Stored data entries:
▬▬▬

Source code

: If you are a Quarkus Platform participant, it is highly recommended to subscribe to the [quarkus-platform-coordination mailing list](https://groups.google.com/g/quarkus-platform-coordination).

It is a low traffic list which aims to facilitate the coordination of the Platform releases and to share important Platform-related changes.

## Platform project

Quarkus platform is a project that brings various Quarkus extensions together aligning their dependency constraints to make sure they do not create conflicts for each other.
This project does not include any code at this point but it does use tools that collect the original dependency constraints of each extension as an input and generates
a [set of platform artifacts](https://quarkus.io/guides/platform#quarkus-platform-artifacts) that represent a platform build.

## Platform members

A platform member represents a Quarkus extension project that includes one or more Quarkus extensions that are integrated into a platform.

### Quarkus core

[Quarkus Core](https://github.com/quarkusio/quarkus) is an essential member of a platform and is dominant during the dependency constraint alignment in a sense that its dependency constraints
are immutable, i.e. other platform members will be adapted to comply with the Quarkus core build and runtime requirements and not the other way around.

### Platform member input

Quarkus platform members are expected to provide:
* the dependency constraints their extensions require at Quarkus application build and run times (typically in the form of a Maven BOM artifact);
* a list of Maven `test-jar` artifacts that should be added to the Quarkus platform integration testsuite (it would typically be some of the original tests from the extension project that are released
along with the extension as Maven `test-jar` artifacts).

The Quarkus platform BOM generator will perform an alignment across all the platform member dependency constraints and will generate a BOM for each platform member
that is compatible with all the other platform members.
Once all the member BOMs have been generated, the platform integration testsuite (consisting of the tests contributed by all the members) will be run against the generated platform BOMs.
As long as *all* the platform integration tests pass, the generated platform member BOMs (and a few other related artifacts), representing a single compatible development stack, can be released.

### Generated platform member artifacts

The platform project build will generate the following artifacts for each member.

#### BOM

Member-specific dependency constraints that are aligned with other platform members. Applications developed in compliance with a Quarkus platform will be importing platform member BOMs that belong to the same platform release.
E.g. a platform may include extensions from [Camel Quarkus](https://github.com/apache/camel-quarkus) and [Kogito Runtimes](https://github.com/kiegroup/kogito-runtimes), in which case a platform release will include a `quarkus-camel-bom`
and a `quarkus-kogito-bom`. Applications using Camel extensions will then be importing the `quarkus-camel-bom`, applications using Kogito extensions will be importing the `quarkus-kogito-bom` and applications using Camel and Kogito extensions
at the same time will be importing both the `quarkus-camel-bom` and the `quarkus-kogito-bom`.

▬▬▬

Task statement ->
Your response should hold the lines from the first line of the entries above through the line with "## Platform project", each retyped exactly, and nothing else.

Answer box ->
Source code

: If you are a Quarkus Platform participant, it is highly recommended to subscribe to the [quarkus-platform-coordination mailing list](https://groups.google.com/g/quarkus-platform-coordination).

It is a low traffic list which aims to facilitate the coordination of the Platform releases and to share important Platform-related changes.

## Platform project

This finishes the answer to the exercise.